Booth: Możemy walczyć z Caterhamem
Szef Marusii jest zadowolony ze swoich kierowców
22.09.1211:10
1123wyświetlenia

Szef zespołu Marussia - John Booth - jest przekonany, że bolid jego stajni jest w stanie rywalizować z Caterhamem, co pokazali obaj kierowcy rosyjskiej stajni podczas piątkowych sesji. Timo Glock w drugim treningu przejechał okrążenie o 0,3s szybciej od najszybszego reprezentanta Caterhama - Heikkiego Kovalainena.
Booth uważa, że pokonanie głównego rywala jest możliwe dzięki zrozumieniu pracy dużego pakietu zmian wprowadzonego podczas Grand Prix Belgii i nawet fakt, że do Singapuru nie przywieźli większych poprawek - poza systemem chłodzenia hamulców i tylnym skrzydłem dającym większy docisk aerodynamiczny - nie przeszkodzi w skutecznej rywalizacji z Kovalainenem i Pietrowem.

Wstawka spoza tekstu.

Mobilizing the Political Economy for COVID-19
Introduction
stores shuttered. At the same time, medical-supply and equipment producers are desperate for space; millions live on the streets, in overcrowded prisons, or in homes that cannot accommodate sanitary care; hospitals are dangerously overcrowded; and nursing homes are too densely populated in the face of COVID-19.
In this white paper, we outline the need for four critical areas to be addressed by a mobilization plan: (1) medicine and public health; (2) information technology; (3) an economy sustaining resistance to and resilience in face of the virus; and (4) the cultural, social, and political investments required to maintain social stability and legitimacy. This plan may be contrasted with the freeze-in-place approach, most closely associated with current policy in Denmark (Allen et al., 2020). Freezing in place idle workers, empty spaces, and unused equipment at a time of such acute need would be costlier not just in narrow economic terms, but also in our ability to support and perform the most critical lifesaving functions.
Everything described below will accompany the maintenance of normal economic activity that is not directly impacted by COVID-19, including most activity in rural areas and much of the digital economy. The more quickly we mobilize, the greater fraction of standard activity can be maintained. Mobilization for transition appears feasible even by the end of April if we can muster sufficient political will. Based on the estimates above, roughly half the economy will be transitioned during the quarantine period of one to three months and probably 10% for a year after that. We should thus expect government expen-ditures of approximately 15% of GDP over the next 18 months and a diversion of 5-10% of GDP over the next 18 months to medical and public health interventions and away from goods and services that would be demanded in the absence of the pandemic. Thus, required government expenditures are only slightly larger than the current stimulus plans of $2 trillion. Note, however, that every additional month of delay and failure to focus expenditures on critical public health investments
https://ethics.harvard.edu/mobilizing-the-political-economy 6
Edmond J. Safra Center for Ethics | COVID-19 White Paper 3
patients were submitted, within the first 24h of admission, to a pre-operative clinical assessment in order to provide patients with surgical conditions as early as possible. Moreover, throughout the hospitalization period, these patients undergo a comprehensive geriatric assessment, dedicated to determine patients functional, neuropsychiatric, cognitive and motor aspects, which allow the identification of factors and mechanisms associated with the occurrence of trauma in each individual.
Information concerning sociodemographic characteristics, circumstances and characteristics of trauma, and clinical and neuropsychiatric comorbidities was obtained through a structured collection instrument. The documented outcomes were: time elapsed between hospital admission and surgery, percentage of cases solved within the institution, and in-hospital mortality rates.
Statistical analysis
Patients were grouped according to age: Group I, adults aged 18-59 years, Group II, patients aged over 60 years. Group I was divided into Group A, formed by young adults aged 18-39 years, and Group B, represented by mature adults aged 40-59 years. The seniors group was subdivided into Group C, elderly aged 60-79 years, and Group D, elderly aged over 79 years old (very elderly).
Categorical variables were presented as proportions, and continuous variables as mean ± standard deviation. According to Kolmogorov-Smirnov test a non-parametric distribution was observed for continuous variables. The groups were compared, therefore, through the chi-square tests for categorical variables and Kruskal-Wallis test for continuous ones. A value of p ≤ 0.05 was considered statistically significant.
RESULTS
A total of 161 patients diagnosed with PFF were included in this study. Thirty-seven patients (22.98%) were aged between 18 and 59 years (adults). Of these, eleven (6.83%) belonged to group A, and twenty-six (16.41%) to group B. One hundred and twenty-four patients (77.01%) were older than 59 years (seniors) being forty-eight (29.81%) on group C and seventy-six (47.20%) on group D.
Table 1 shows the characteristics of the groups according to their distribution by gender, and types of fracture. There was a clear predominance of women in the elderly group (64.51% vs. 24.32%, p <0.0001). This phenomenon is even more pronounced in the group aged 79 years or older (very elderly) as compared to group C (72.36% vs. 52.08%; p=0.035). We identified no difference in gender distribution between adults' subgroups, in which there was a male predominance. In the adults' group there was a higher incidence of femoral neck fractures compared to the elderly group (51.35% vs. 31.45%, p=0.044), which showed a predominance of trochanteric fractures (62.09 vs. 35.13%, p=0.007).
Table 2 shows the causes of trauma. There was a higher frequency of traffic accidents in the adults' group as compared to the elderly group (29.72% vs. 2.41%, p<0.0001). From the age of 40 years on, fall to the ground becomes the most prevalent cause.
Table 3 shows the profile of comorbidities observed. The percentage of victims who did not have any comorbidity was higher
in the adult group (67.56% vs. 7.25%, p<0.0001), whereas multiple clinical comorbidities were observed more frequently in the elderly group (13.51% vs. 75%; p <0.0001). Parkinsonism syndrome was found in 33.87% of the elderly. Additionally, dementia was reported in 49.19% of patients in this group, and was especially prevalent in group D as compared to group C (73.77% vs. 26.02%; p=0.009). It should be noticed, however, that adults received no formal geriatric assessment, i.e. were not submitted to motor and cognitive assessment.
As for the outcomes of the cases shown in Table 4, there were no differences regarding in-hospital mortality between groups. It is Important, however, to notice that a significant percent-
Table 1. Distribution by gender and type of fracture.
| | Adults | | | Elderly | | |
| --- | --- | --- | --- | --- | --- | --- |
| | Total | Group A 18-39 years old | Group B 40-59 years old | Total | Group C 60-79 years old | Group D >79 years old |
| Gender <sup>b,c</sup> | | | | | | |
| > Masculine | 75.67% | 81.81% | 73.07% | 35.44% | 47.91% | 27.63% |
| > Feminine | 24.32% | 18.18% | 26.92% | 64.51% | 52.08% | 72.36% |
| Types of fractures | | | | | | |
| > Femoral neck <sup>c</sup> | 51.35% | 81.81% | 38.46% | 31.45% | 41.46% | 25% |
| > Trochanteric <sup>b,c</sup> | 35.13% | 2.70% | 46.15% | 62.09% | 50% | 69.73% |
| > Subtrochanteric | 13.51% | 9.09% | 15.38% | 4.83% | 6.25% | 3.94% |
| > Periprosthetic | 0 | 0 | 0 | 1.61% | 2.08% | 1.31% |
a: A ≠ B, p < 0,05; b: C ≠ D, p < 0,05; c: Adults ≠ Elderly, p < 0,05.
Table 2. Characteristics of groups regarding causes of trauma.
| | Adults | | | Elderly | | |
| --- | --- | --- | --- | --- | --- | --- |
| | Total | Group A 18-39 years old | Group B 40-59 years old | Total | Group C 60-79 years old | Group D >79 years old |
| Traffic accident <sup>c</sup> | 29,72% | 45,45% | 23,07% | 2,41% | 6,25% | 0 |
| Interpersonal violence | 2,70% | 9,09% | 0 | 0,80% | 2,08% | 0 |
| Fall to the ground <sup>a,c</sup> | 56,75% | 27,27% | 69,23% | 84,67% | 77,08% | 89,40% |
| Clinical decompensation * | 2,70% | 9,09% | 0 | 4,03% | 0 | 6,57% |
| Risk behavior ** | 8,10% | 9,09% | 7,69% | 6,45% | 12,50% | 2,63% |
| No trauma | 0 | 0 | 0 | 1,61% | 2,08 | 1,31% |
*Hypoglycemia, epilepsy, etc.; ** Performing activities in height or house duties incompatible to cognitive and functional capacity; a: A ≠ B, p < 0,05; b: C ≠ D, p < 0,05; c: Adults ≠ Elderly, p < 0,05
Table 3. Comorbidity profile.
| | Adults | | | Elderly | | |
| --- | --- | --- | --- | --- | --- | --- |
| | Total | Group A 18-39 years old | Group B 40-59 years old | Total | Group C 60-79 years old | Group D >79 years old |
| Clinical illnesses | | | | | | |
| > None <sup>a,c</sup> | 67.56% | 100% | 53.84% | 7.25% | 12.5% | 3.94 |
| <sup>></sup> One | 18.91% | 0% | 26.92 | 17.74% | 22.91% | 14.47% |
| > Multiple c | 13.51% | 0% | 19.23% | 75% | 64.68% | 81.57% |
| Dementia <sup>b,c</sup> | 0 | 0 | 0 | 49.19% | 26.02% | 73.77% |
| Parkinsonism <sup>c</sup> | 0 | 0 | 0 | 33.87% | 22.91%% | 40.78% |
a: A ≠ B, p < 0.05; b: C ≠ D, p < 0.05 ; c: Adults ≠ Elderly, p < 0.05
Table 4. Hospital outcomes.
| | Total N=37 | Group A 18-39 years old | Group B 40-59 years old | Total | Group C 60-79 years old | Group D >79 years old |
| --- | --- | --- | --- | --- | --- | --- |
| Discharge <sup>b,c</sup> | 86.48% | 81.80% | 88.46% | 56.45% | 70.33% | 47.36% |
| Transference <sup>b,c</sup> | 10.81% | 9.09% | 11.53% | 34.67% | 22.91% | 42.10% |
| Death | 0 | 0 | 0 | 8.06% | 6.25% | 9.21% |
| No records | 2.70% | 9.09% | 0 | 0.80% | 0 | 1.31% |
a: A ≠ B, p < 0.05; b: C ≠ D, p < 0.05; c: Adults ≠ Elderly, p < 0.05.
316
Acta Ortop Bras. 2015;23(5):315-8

Możemy walczyć z Caterhamem. Oczywiście warto zaznaczyć, że Heikki zepsuł swoje najszybsze okrążenie na supermiękkich oponach, więc zapewne może urwać jeszcze 0,3s. Na Spa i Monzy poczuliśmy, że wykonaliśmy krok naprzód, ale tamte specyficzne obiekty nie były dla nas dobre, ze względu na wymagany niski docisk aerodynamiczny.
Mimo wszystko, oba poprzednie wyścigi napawały nas optymizmem i mieliśmy nadzieję, że pokażemy się z lepszej strony na torach gdzie wymagana jest duża przyczepność. Od momentu wprowadzenia pakietu wszystko wskazywało na to, że wykonaliśmy progres, więc mieliśmy podstawy do tego aby myśleć pozytywnie.
Szef Marusii dodał także, że pewności siebie dodaje mu fakt, iż w składzie posiada bardzo mocny duet kierowców. W 2009 roku, Glock zajął w Singapurze drugie miejsce w swoim ostatnim starcie dla Toyoty. Charles Pic również wywiera wrażenie na Boothie. Francuz zakończył drugą sesję treningową ponad 0,6s za Niemcem.
Charles wykonał świetną pracę. Jak na pierwszy start tutaj, jest bardzo blisko Timo. Uważam, że ponownie będziemy mieli tylko dwóch rywali. To sprawia, że wszystko jest dużo prostsze.